La corruption était l’infraction pénale la plus représentée dans les affaires jugées en première instance pour des atteintes à la probité en 2021 et 2022, suivie de celle de détournement de fonds ou de biens publics, selon une étude de l’Agence française anticorruption (AFA) publiée lundi 9 décembre. A l’occasion de la Journée internationale de lutte contre la corruption, l’AFA, créée en 2016 et qui a pour mission d’objectiver le phénomène corruptif, a analysé 504 décisions de justice de première instance rendues entre le 1er janvier 2021 et le 31 décembre 2022 portant sur des atteintes à la probité, correspondant à 489 affaires et 1 350 prévenus.
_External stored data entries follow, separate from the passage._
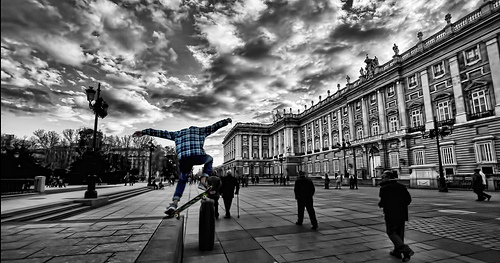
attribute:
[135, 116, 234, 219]
boy — skating, young, boarding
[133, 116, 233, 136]
hands — long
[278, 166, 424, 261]
people — walking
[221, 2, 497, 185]
building — beside, large, tall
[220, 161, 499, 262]
people — beside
La corruption, active ou passive, est l’incrimination pénale la plus représentée parmi l’ensemble des six infractions d’atteinte à la probité. Elle représente 36,9 % des infractions et 29,2 % des affaires. La corruption des agents publics concerne 67,25 % des affaires, suivie par la corruption privée (24,56 %). La corruption liée aux élus publics (5,85 %) et la corruption liée à la justice (1,75 %) viennent ensuite. Le détournement de fonds ou de biens publics représente 22,1 % des infractions et 26,4 % des affaires, le favoritisme 15,5 % des infractions et 18,3 % des affaires.
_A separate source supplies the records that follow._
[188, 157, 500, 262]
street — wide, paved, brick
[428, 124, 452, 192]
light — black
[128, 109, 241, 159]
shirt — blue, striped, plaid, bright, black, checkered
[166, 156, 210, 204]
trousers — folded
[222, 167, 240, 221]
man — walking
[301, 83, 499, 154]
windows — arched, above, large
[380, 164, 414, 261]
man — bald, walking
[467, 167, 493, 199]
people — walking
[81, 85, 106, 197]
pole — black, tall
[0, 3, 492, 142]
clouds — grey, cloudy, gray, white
La prise illégale d’intérêts (conséquence de la gestion inadaptée d’un conflit d’intérêts dans une mission de service public qui aurait dû conduire à un déport ou une abstention de la personne concernée), le trafic d’influence (le fait de monnayer son influence pour peser sur une décision) et la concussion (la perception illicite d’argent par un fonctionnaire) arrivent ensuite, représentant respectivement 17,1 %, 5,8 % et 3,2 % des affaires.
«Les femmes sont-elles moins corrompues que les hommes ?»
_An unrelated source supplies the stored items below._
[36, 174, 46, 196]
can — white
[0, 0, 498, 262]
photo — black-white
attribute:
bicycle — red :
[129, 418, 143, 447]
Concernant le profil des prévenus, 79,7 % sont des hommes et 20,3 % des femmes. Dommage que l’AFA ne s’attarde pas sur ces chiffres sur le genre et la corruption, sujet abordé il y a plus de dix-sept ans par Transparency international dans un document de travail. Plusieurs études, dont une menée dans 150 pays au début du millénaire par la Banque mondiale, ou celle menée par le centre Iris de l’Université du Maryland, ont estimé que plus les femmes participaient à la vie publique, plus le degré de corruption diminuait. Et en 2020, l’Office des Nations unies contre la drogue et le crime a publié un rapport sur la question, interrogeant : «Les femmes sont-elles moins corrompues que les hommes ?» Ou ont-elles moins l’occasion de l’être ?
Sur le total, les acteurs «corruptifs» sont, à 30,1 % d’entre eux, des agents publics, 23,2 % des dirigeants de société, 18 % des particuliers, 11,6 % des élus et 9,9 % des employés. Un peu plus de la moitié (51,6 %) des décisions de justice concernent le secteur public. Dans le détail, les collectivités territoriales concentrent près de la moitié des décisions de justice impliquant le secteur public, suivies des administrations centrales et déconcentrées de l’Etat (24,3 %), «avec une prédominance des services assurant des fonctions régaliennes», telles que les forces de sécurité intérieure, la justice (administration pénitentiaire) et les finances publiques. Dans le secteur privé, les secteurs des activités spécialisées, scientifiques et techniques – activités juridiques et comptables, gestion, architecture, publicité et marchés publics – (15,4 % des décisions) et de la construction (14,5 %) sont les plus exposés aux atteintes à la probité.
Enfin, dans 71,7 % des cas, une condamnation a été prononcée. Dans 37,8 % des cas, les personnes ont été condamnées à une peine d’emprisonnement seule. Dans 37,5 % des cas, le prévenu personne physique est condamné à une peine d’emprisonnement et à une amende et dans 22 %, seule une amende est prononcée.